En outre, ce début installe une sorte de « pacte de lecture ». Mais ce pacte semble - du moins dans l'intention déclarée du narrateur - fonctionner de façon différente du ‘« pacte autobiographique »’ proposé par Philippe Lejeune187, puisque, au lieu de chercher à confirmer l'identité de ce « moi » avec son référent réel (c'est-à-dire l'auteur), le narrateur tente, au contraire, d'écarter cette identité en invitant le lecteur à tout considérer comme pure fiction.

On voit donc bien la différence qui existe entre ce début et le début de Jean le Bleu par exemple. Si dans Jean le Bleu, le narrateur tend à affirmer le caractère authentique et réel des souvenirs qu'il entend raconter et souligne l'identification du narrateur au personnage, dans Noé , en revanche, tout est remis en question dès le début, par le ton même adopté. Le narrateur se démarque du personnage dont il va raconter l'histoire comme celle d'un autre avec un regard détaché et ironique. Jean le Bleu apparaît comme une oeuvre qui construit une image mythique du « moi », Noé comme une oeuvre qui déconstruit cette même image. L'auteur y montre les mécanismes mêmes de la création et de l'imagination (et c'est peut-être une autre façon d'installer un mythe nouveau).

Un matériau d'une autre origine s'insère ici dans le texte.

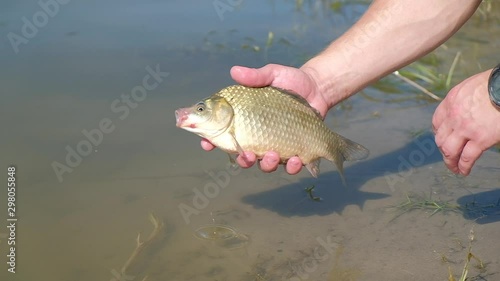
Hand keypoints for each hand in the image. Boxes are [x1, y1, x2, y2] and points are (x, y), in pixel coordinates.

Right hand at [201, 64, 327, 173]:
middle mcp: (257, 136)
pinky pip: (291, 166)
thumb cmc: (291, 80)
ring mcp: (275, 145)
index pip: (222, 132)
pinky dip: (292, 166)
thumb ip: (255, 76)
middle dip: (242, 160)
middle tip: (247, 156)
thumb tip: (234, 71)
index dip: (211, 140)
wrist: (318, 88)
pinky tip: (297, 159)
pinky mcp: (295, 151)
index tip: (207, 144)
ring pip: (265, 165)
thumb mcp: (272, 74)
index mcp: (246, 119)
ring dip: (266, 165)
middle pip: (242, 156)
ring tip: (273, 156)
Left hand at [432, 69, 499, 174]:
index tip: (442, 139)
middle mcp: (454, 116)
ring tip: (454, 169)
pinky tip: (464, 172)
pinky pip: (467, 157)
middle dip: (443, 150)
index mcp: (451, 101)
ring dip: (450, 162)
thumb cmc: (495, 84)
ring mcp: (465, 129)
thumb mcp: (471, 87)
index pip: (437, 121)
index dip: (438, 133)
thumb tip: (466, 109)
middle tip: (449, 156)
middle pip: (440, 138)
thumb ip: (464, 100)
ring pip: (449, 151)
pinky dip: (463, 167)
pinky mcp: (480, 139)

Nous comprenons dès lors tout l'intérêt porté, dans ce début du roman, à la question de l'énonciation. Car, ce « je » qui se donne en train d'inventer une image (« fausse ») de lui-même, renvoie, en quelque sorte, au sujet principal du livre. En effet, Noé serait surtout ce livre sur le « moi » du romancier, placé entre la réalité où le confinent les contraintes de sa vie privée et la liberté d'invention vers laquelle le pousse son imagination créatrice.

Notes
182.

Nous empruntons cette formule à Philippe Lejeune qui lui-même l'emprunte à Rimbaud. Ph. LEJEUNE, Je est un autre, Op.cit.

183.

Denis LABOURET, « Le dialogue intérieur . Sur l'invention narrative dans les Chroniqes romanesques », L'Arc, n°100, Ed. Le Jas, 1986, p.53.

184.

Ph. LEJEUNE, Je est un autre, Op. cit., p.55.

185.

Op. cit., p.39

186.

Sur cette question de l' «opéra bouffe » voir R. RICATTE, « Notice » sur le genre de la Chronique, III, 1284 et suiv.

187.

Ph. LEJEUNE, Le pacte autobiographique, Op. cit.